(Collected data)
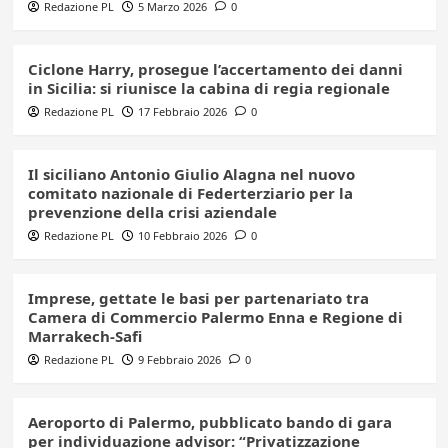
Redazione PL
5 Marzo 2026
0
Ciclone Harry, prosegue l’accertamento dei danni
in Sicilia: si riunisce la cabina di regia regionale
Redazione PL
17 Febbraio 2026
0
Il siciliano Antonio Giulio Alagna nel nuovo
comitato nazionale di Federterziario per la
prevenzione della crisi aziendale
Redazione PL
10 Febbraio 2026
0
Imprese, gettate le basi per partenariato tra
Camera di Commercio Palermo Enna e Regione di
Marrakech-Safi
Redazione PL
9 Febbraio 2026
0
Aeroporto di Palermo, pubblicato bando di gara
per individuazione advisor: “Privatizzazione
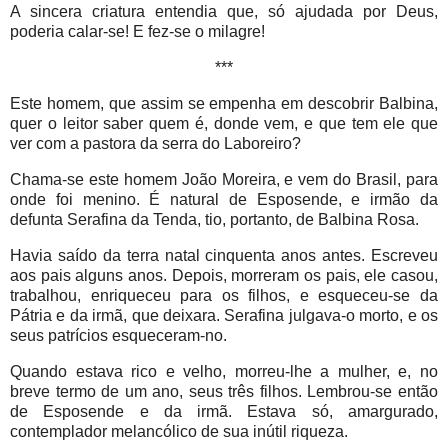
A sincera criatura entendia que, só ajudada por Deus,
poderia calar-se! E fez-se o milagre!
***
Este homem, que assim se empenha em descobrir Balbina,
quer o leitor saber quem é, donde vem, e que tem ele que
ver com a pastora da serra do Laboreiro?
Chama-se este homem João Moreira, e vem do Brasil, para
onde foi menino. É natural de Esposende, e irmão da
defunta Serafina da Tenda, tio, portanto, de Balbina Rosa.
Havia saído da terra natal cinquenta anos antes. Escreveu
aos pais alguns anos. Depois, morreram os pais, ele casou,
trabalhou, enriqueceu para os filhos, e esqueceu-se da
Pátria e da irmã, que deixara. Serafina julgava-o morto, e os
seus patrícios esqueceram-no.
Quando estava rico e velho, morreu-lhe a mulher, e, no
breve termo de um ano, seus três filhos. Lembrou-se então
de Esposende e da irmã. Estava só, amargurado,
contemplador melancólico de sua inútil riqueza.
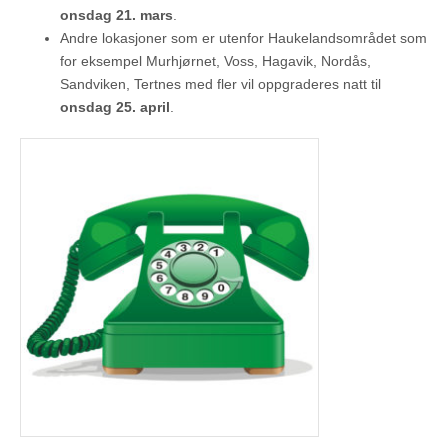
onsdag 21. mars
.
Andre lokasjoner som er utenfor Haukelandsområdet som
for eksempel Murhjørnet, Voss, Hagavik, Nordås,
Sandviken, Tertnes med fler vil oppgraderes natt til
onsdag 25. april
.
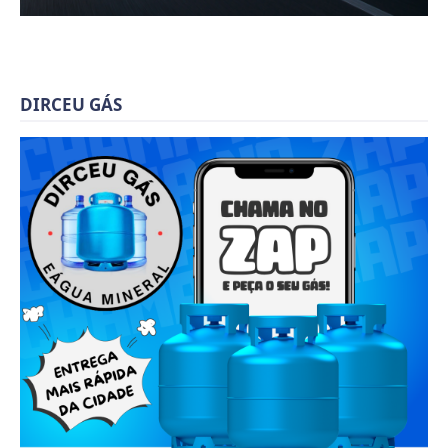
DIRCEU GÁS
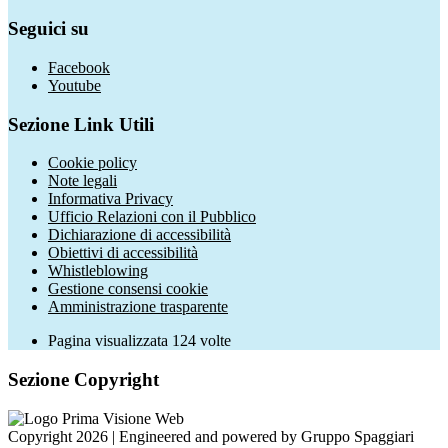
Seguici su
Facebook
Youtube
Sezione Link Utili
Cookie policy
Note legali
Informativa Privacy
Ufficio Relazioni con il Pubblico
Dichiarazione di accessibilità
Obiettivi di accessibilità
Whistleblowing
Gestione consensi cookie
Amministrazione trasparente
Pagina visualizzata
124
volte
Sezione Copyright
Copyright 2026 | Engineered and powered by Gruppo Spaggiari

▶ [EXERCISE DESCRIPTION] Note each line of the entries that has "accessibilità" in it, and copy those lines.

▶ [YOUR RESPONSE]
Dichiarazione di accessibilità
Obiettivi di accessibilità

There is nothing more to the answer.